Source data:
┌──

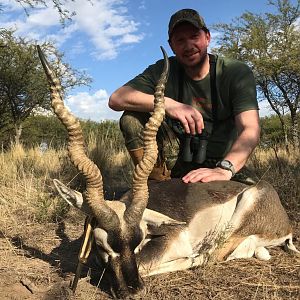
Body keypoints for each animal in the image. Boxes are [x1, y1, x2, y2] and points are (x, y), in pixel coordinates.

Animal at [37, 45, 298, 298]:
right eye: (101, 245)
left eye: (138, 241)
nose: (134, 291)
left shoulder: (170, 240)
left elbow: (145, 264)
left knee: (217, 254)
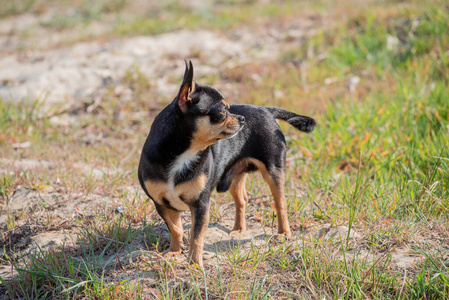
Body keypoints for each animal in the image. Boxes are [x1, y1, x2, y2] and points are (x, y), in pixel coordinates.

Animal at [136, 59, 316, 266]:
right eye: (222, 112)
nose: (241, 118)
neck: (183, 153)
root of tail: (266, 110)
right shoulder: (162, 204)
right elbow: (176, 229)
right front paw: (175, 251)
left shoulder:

└──
┌──

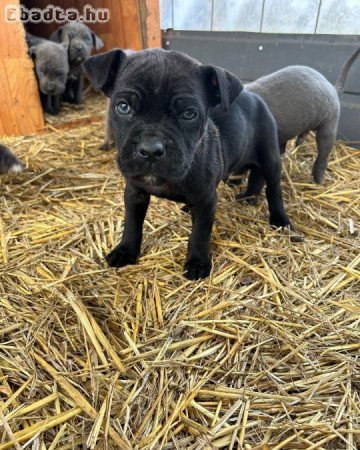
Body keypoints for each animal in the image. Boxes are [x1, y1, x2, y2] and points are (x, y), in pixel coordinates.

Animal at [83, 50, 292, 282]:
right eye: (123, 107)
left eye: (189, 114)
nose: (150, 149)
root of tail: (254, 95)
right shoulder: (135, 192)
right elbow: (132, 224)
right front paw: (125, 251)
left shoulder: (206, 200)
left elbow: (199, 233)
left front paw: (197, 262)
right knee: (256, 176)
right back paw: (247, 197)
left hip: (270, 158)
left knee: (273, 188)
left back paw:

└──

Provide the count, and nothing else, of lines in the data above where the word "elbow" occurs.

4